(TASK INSTRUCTIONS): In the Inchview article below, write out the passage from "Football ground in Glasgow, Scotland" up to and including "1885 until 1897." without changing a word.

(TEXT PASSAGE):
§ §

Inchview
- Location: Glasgow, Scotland
- Coordinates: 55°52′21″N 4°19′52″W﻿ / ﻿55.872371°N 4.330998°W
- Surface: Grass
- Record attendance: 8,000

Construction
- Built: 1875
- Closed: 1897

Tenants
- Partick 1875–1885 Partick Thistle 1885–1897

= Inchview =

Football ground in Glasgow, Scotland

Inchview was a football ground in the Whiteinch area of Glasgow, Scotland. It was the home ground of Partick from the 1870s until 1885, and of Partick Thistle from 1885 until 1897.

==History==
===Partick FC===
Partick F.C. were formed in 1875, with their ground listed as 'Whiteinch' which they were still in the process of developing – it appears this was the same place as Inchview, which was located in that district (the ground name, taken from a neighbouring villa off Dumbarton Road, would have derived from the former status of 'Whyt Inch' as an island on the River Clyde prior to the river being artificially widened, with the removed soil used to connect the island to the mainland). By 1877, when Partick played English club Darwen, the venue for the games in Glasgow was given as 'Inchview', and it can be assumed it was their regular home from then on. The Scottish Football League had yet to be formed, but Partick entered the Scottish Cup from the 1875–76 season.

§ §

(DATA SUPPLIED):
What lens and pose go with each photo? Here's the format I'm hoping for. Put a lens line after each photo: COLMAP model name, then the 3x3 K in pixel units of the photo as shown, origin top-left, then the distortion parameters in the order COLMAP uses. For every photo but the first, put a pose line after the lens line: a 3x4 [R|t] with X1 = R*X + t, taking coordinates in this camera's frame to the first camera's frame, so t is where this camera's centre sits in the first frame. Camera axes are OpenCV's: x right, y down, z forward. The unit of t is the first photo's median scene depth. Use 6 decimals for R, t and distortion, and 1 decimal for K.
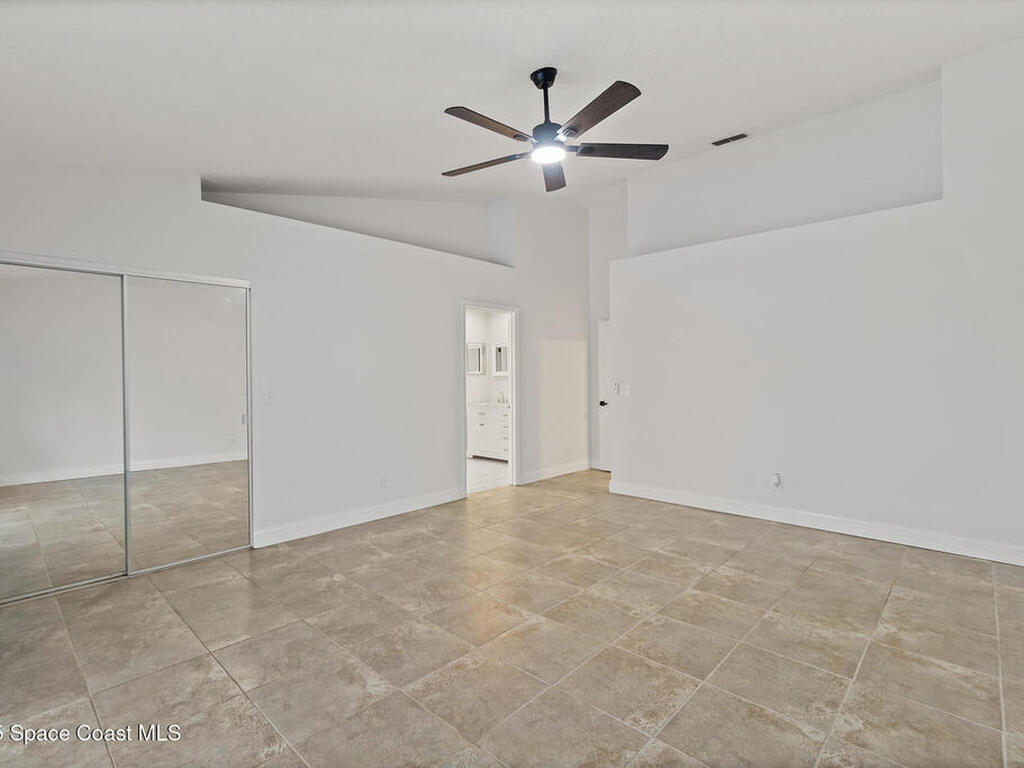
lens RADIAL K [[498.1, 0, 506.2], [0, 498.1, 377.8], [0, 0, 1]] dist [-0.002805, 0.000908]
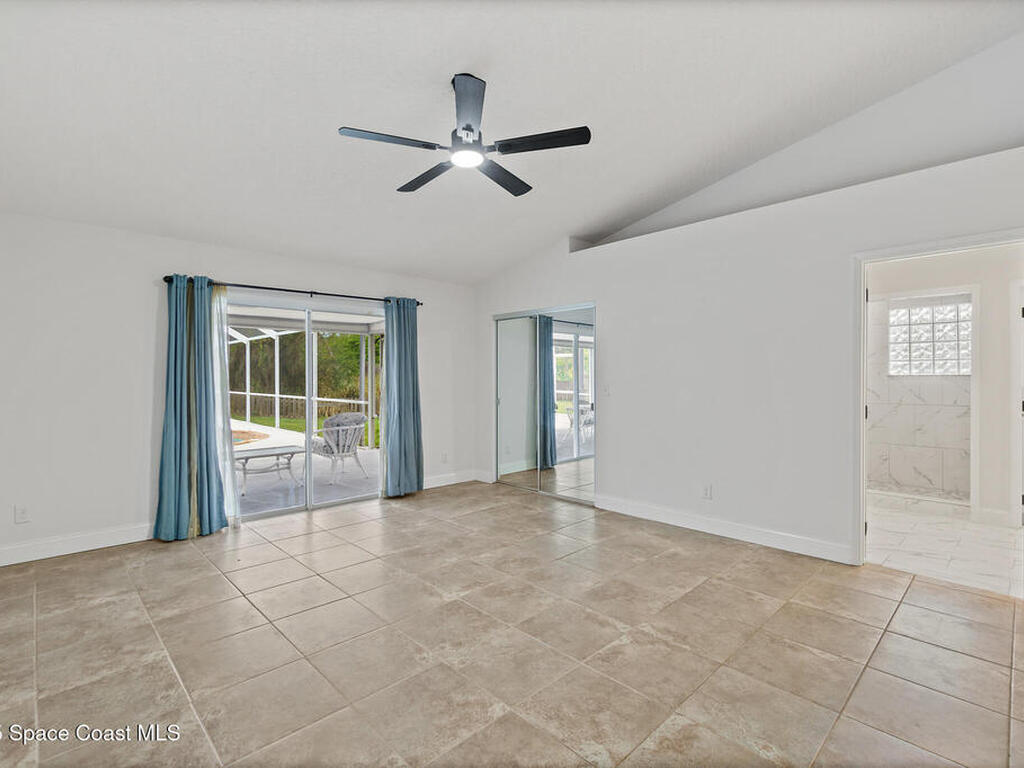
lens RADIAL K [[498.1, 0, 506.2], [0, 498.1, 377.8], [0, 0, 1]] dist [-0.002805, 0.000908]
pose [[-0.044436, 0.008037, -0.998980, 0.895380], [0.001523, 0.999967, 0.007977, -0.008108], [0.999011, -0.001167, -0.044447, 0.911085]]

§ §

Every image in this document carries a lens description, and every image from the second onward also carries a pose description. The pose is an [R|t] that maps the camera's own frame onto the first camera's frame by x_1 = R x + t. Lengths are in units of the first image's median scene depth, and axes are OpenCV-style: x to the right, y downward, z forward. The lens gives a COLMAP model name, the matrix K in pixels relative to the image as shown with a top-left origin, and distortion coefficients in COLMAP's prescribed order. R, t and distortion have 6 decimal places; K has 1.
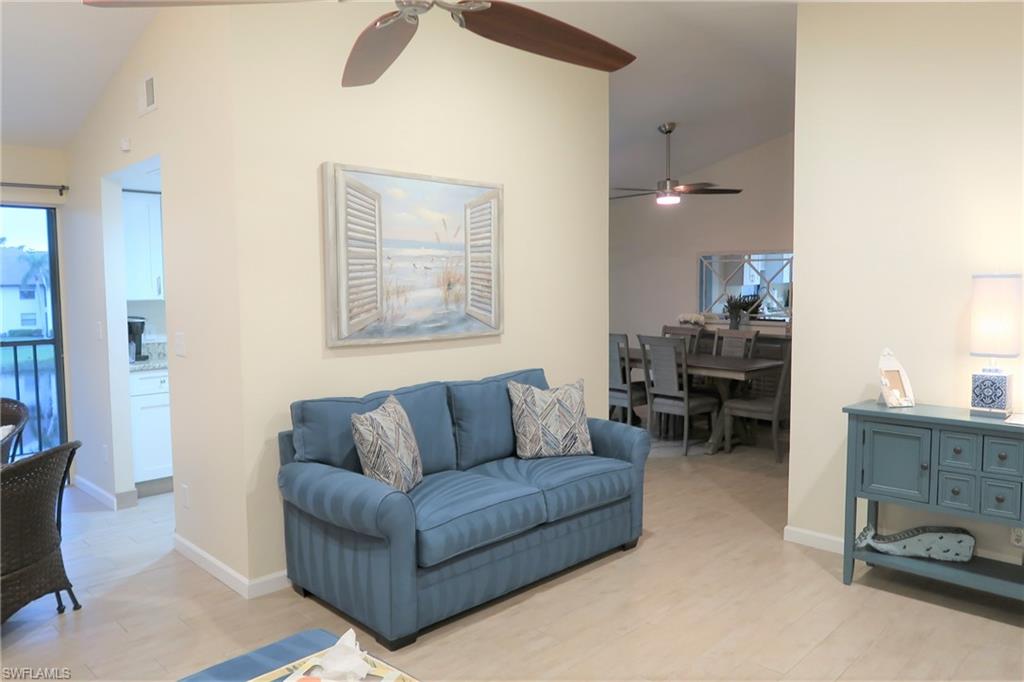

§ §

(SOLUTION TO THE PROBLEM):
Football ground in Glasgow, Scotland

Inchview was a football ground in the Whiteinch area of Glasgow, Scotland. It was the home ground of Partick from the 1870s until 1885, and of Partick Thistle from 1885 until 1897.